Denise takes me on her cultural stops: to the Tortugas Pueblo for enchilada fund raisers; to a family-run shop producing paletas (popsicles).  On Memorial Day I joined her at the Farmer’s Market celebrating “No More War” by giving away books about war thinned from her bookshelves at La Casa.

Denise has a wide angle perspective on life, and I applaud her vision.  She juggles many dreams.  Her biggest right now is a Museo de la Gente (museum of the people), where she will house art and artists from both sides of the border.

Grácias to Denise for making my Las Cruces life so colorful.  Blessing on her for filling so many needs; new shoes for poorly-shod children at the border; books for the scantly-filled libraries in economically poor neighborhoods; intellectual opportunities for low income New Mexico children to expand their world views for a fuller life.

¡Viva Denise Chavez!

Norine Dresser

Red or Green?

In any setting other than New Mexico the choice of red or green might refer to traffic lights or Christmas, but here in New Mexico, that question is immediately understood.  It refers to preference for either green or red chile sauce on Mexican food.

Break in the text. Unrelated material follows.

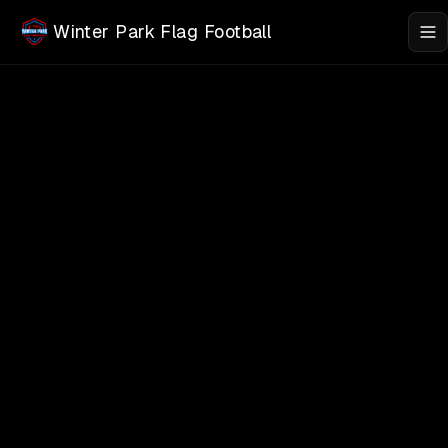
Skip to main content
Winter Park Flag Football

Ristra from the new crop of Hatch chiles.  © Norine Dresser photo collection, 2013

Ristra from the new crop of Hatch chiles. © Norine Dresser photo collection, 2013

Chiles are a big part of New Mexico culture and a major cash crop.  Each year on the Labor Day weekend, in the  town of Hatch that boasts of prime chile fields, the Hatch Chile Festival occurs.  They feature chile-eating contests, parades presided over by Miss Hatch Chile Festival queen and her court of local high school beauties, as well as chile crafts, especially ristras, strings of chiles to hang on gates and doors.

Equally important are the 25-lb. bags of chiles fresh from the new harvest piled high at supermarkets at this end-of-summer/beginning-of-fall season.  After customers purchase their bags they go outside and stand in line to have them roasted.  Their pungency hangs in the air.

Chiles can be found in surprising places: green chile cheeseburgers, green chile waffles, green chile cheesecake, green chile wine, birdseed with chiles.  When I asked if chiles bothered the birds, I learned that chiles don’t affect them at all.  The benefit is that they keep away the squirrels

My favorite chile additive is found in green chile sundaes.  They take green chiles and cook them with sugar to the consistency of marmalade resulting in a sweet and piquant sauce to put on top of frozen custard.  Addicting!

A Peruvian visitor to Las Cruces bragged that he was used to spicy food and scarfed down the local chile sauce — not true, as he quickly discovered.  In contrast, visitors from India complained that the Las Cruces Mexican food was too bland.  In one restaurant, they requested fresh sautéed garlic to give extra zing to what they felt was missing from our local food.

When I dine at Mexican restaurants and the wait person asks, “Red or green?” I always request clarification.  “Which is the hottest?”

Generally, they explain, “Red.”

My choice?  “I’ll take green.”

Norine Dresser is a folklorist who lives in Las Cruces but has not yet graduated to eating red chile sauce.